Barring more embarrassing mistakes the slicing lemma (Lemma Tag 0461) is now fixed, as well as the only application of it in the stacks project, namely Lemma Tag 0489. Roughly speaking this last lemma states that given an equivalence relation j : R —> U x U of schemes such that both morphisms R —> U are flat and locally of finite presentation, there exists another equivalence relation j’ : R’ —> U’ x U’ such that the quotient sheaves are isomorphic: U/R = U’/R’ and such that the two morphisms R’ —> U’ are flat, locally of finite presentation and locally quasi-finite.

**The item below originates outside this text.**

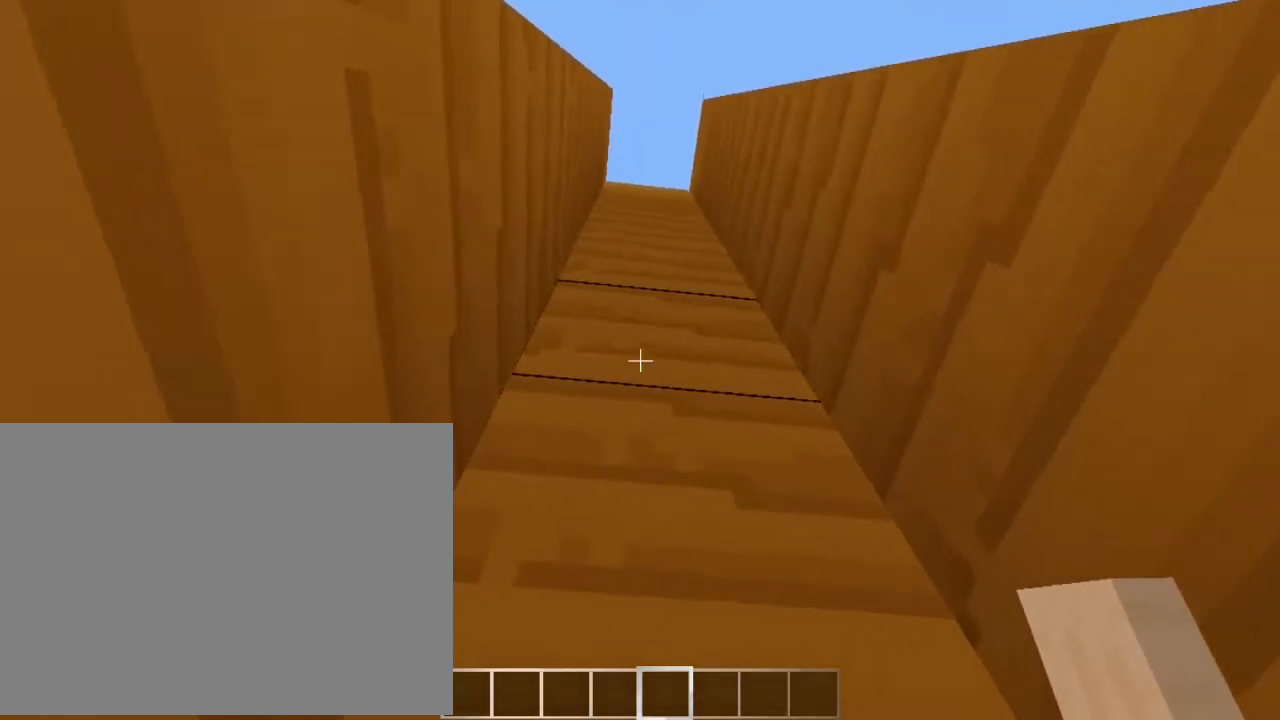
{"keys": ["jump", "left", "right"], "events": []}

This is one step towards the goal of proving that R/U is an algebraic space if j : R —> U x U satisfies the assumptions above. The final steps are to fix the etale localization lemma (as discussed before on this blog), and apply it to U’/R’.

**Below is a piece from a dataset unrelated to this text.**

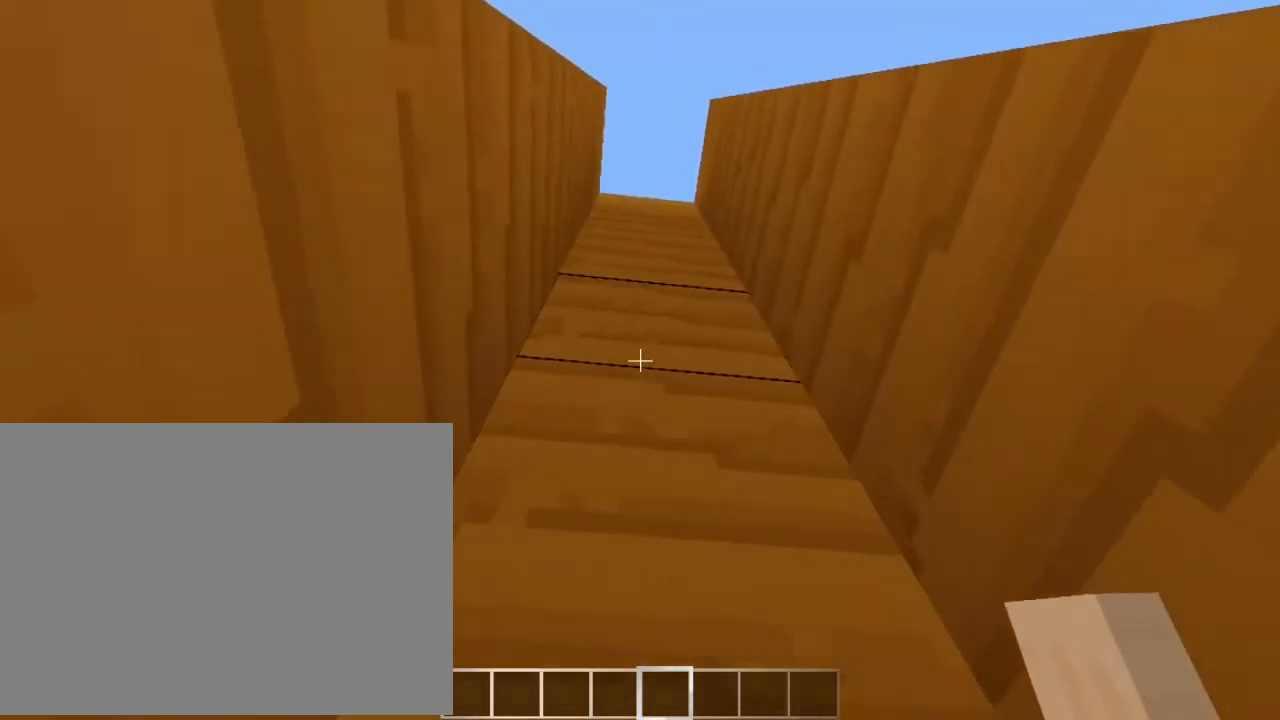
{"keys": ["jump", "left", "right"], "events": []}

I think there are two interesting aspects of the fix we just implemented.

The first is that we used the notion of a point of finite type of a scheme, see Definition Tag 02J1. Basically a point of finite type of a scheme S is a closed point of an open affine of S. If you like working with very general schemes (non-Noetherian or non-quasi-separated, etc, etc) then using the points of finite type can be useful since (a) there are always enough of them: they are dense in any locally closed subset of S, and (b) they behave pretty much like closed points do. Take a look at the section on points of finite type in the chapter on Morphisms of Schemes.

The second is the digression on groupoids on fields we added. Its main goal was to prove Lemma Tag 04MQ which states that dim(R) = dim(G) for a locally finite type groupoid on a field. It is a bit subtle to explain precisely what this means, but the underlying result that makes it work is not hard to understand: It says simply that if we have a scheme X and two morphisms X —> Spec(k_1) and X —> Spec(k_2) both of which turn X into a geometrically integral variety over k_i, then actually k_1 = k_2 and the maps are identified too, see Proposition Tag 04MK.